DATA SHOWN section start

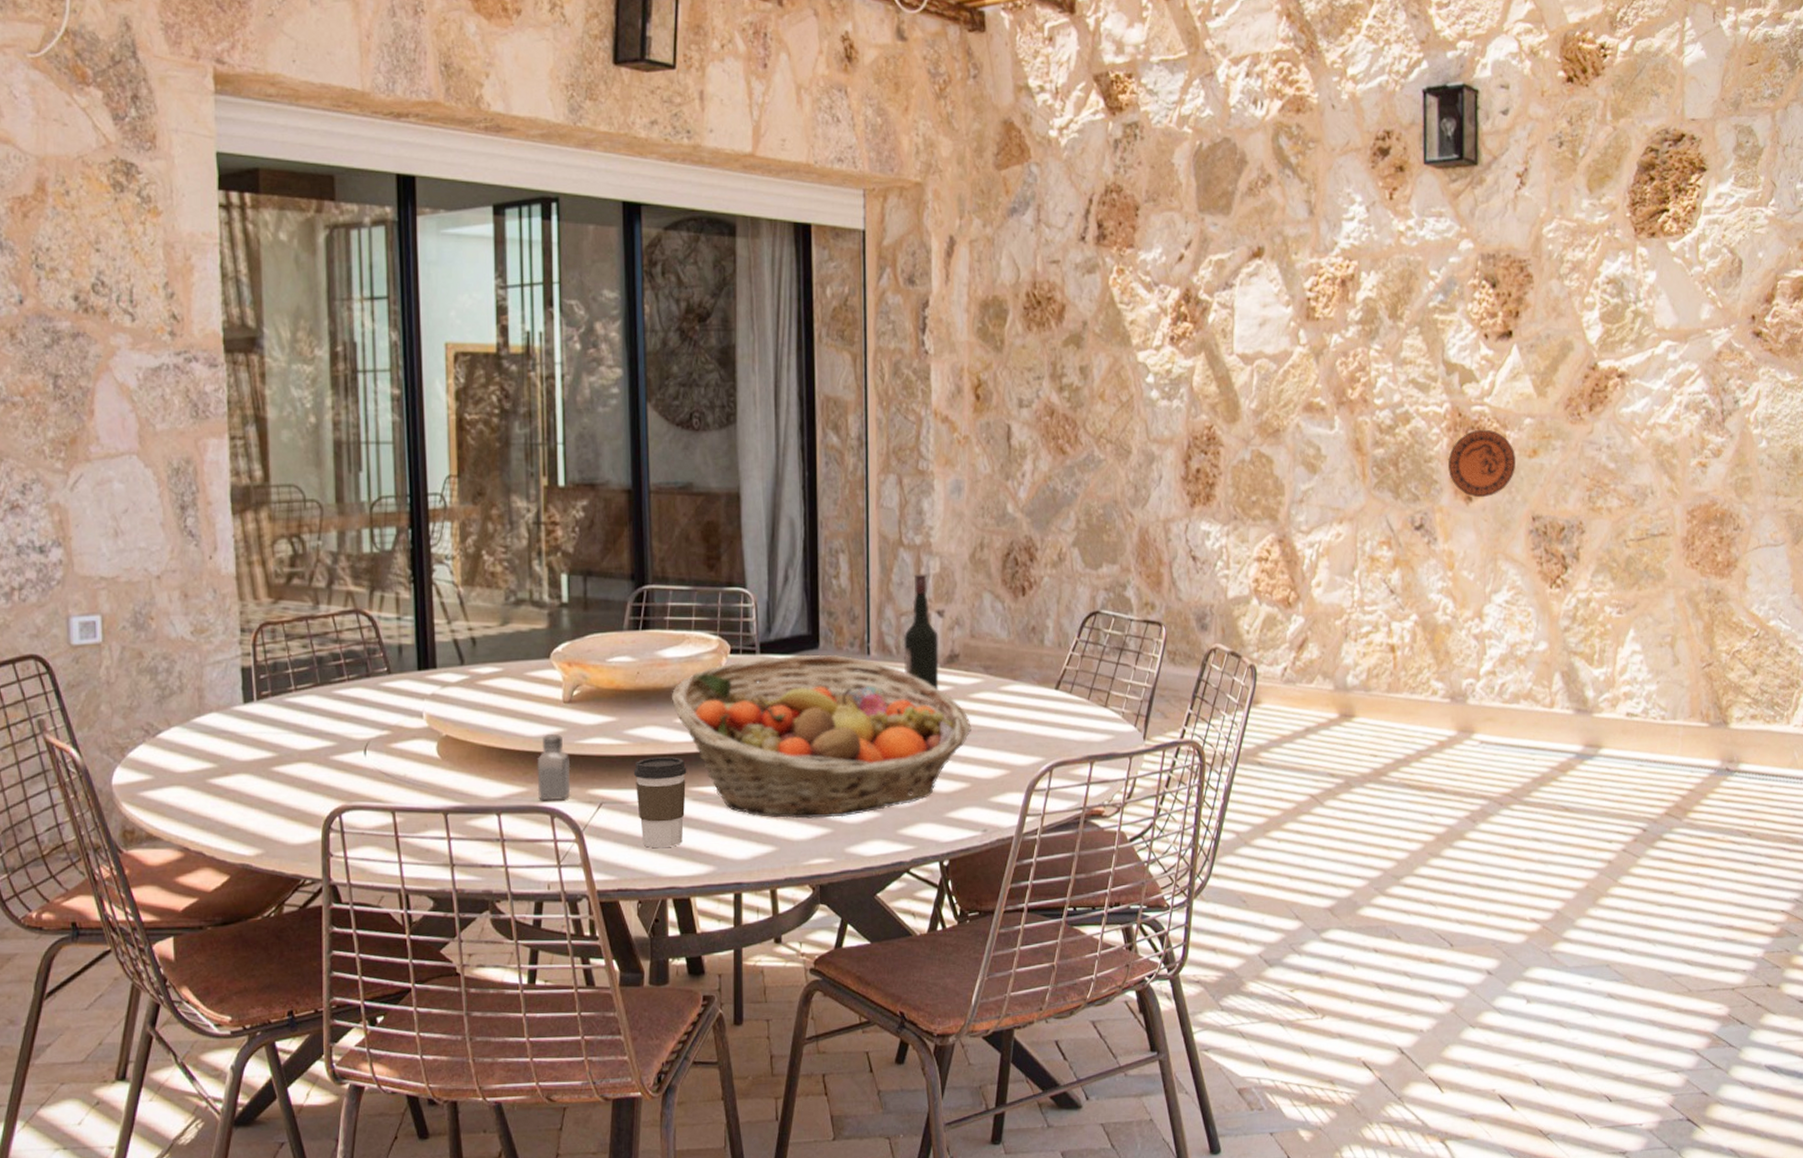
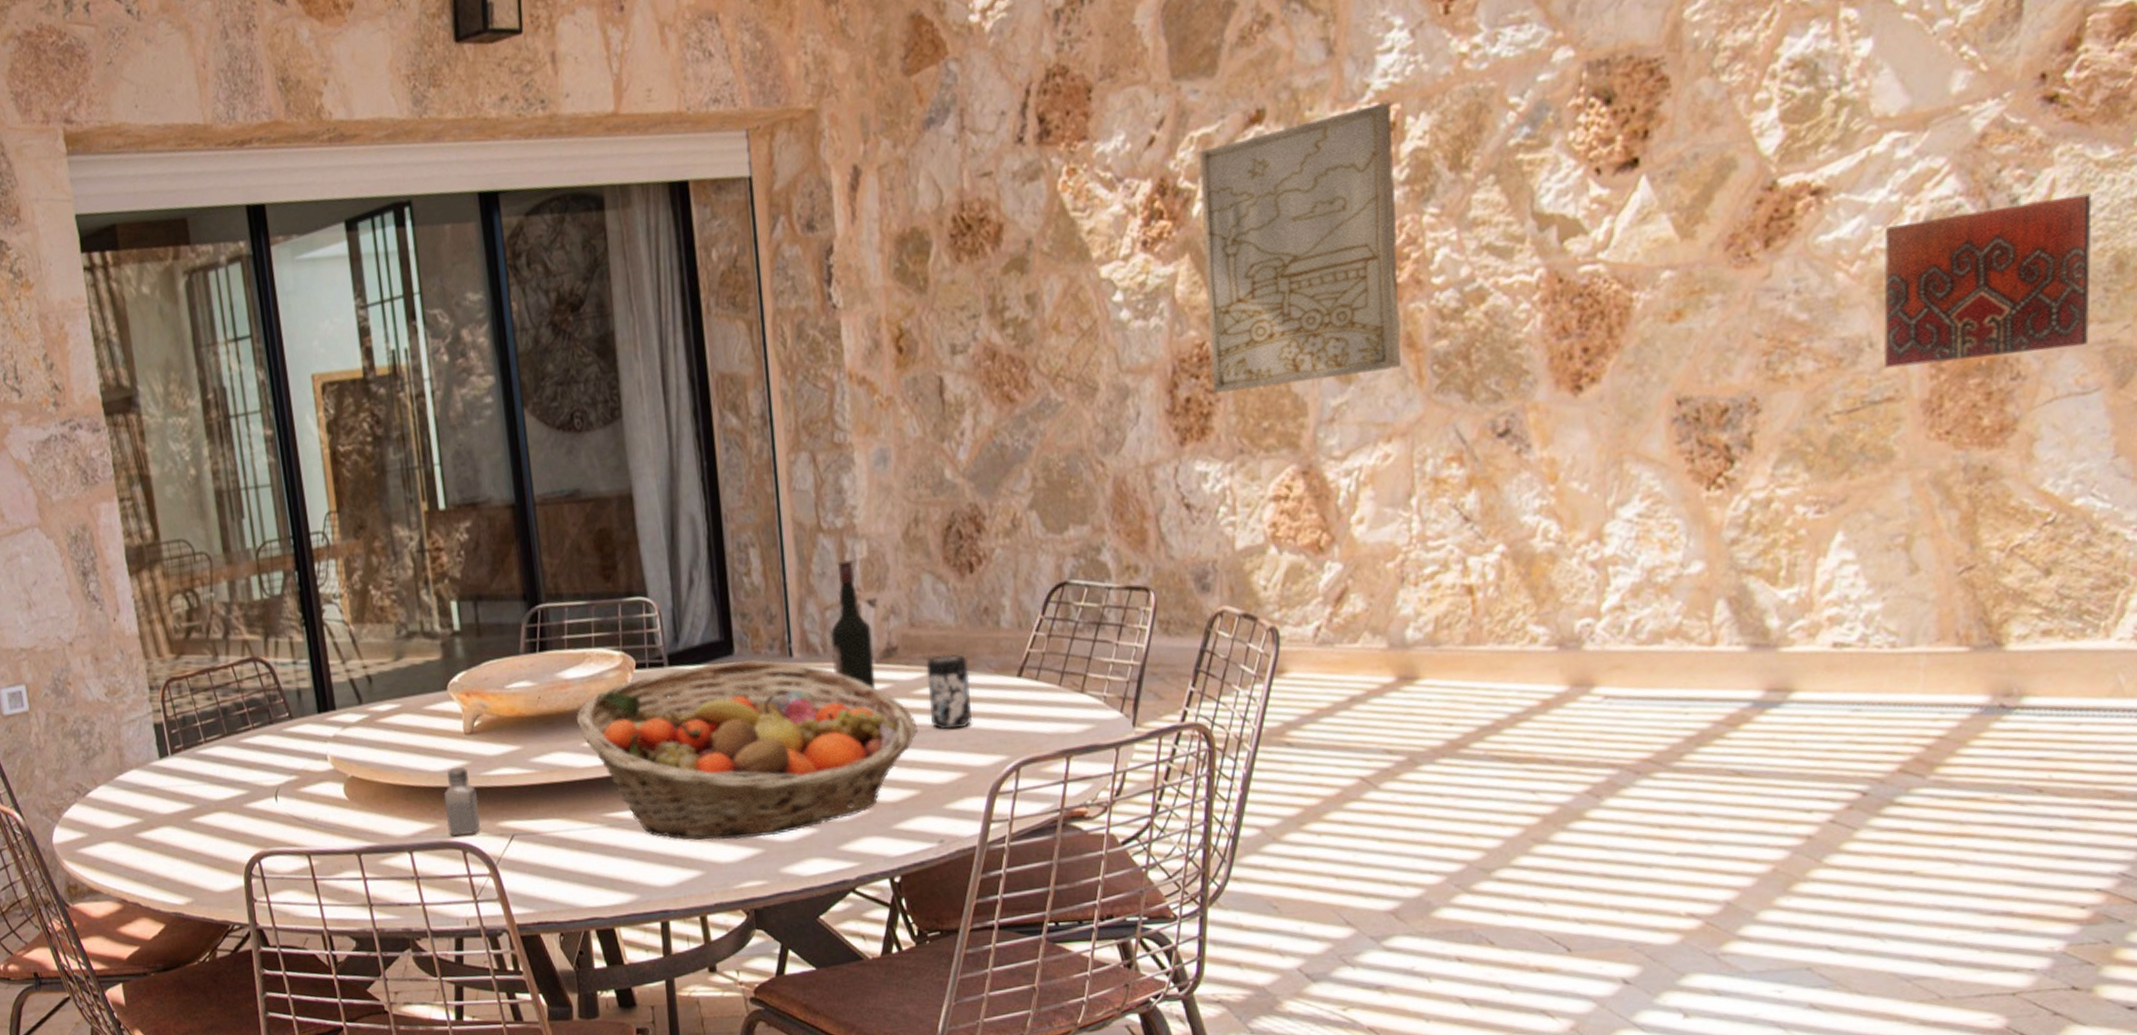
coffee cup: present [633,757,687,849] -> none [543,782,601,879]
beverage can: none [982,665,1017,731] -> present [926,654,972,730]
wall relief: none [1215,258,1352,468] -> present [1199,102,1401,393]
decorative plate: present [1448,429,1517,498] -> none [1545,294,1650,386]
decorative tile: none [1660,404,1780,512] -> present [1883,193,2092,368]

DATA SHOWN section end

**DIRECTIONS**:
All that is needed is an exact copy of the entries above, minus the pictures.

**WRITTEN ANSWER**:
coffee cup: present [633,757,687,849] -> none [543,782,601,879]
beverage can: none [982,665,1017,731] -> present [926,654,972,730]
wall relief: none [1215,258,1352,468] -> present [1199,102,1401,393]
decorative plate: present [1448,429,1517,498] -> none [1545,294,1650,386]
decorative tile: none [1660,404,1780,512] -> present [1883,193,2092,368]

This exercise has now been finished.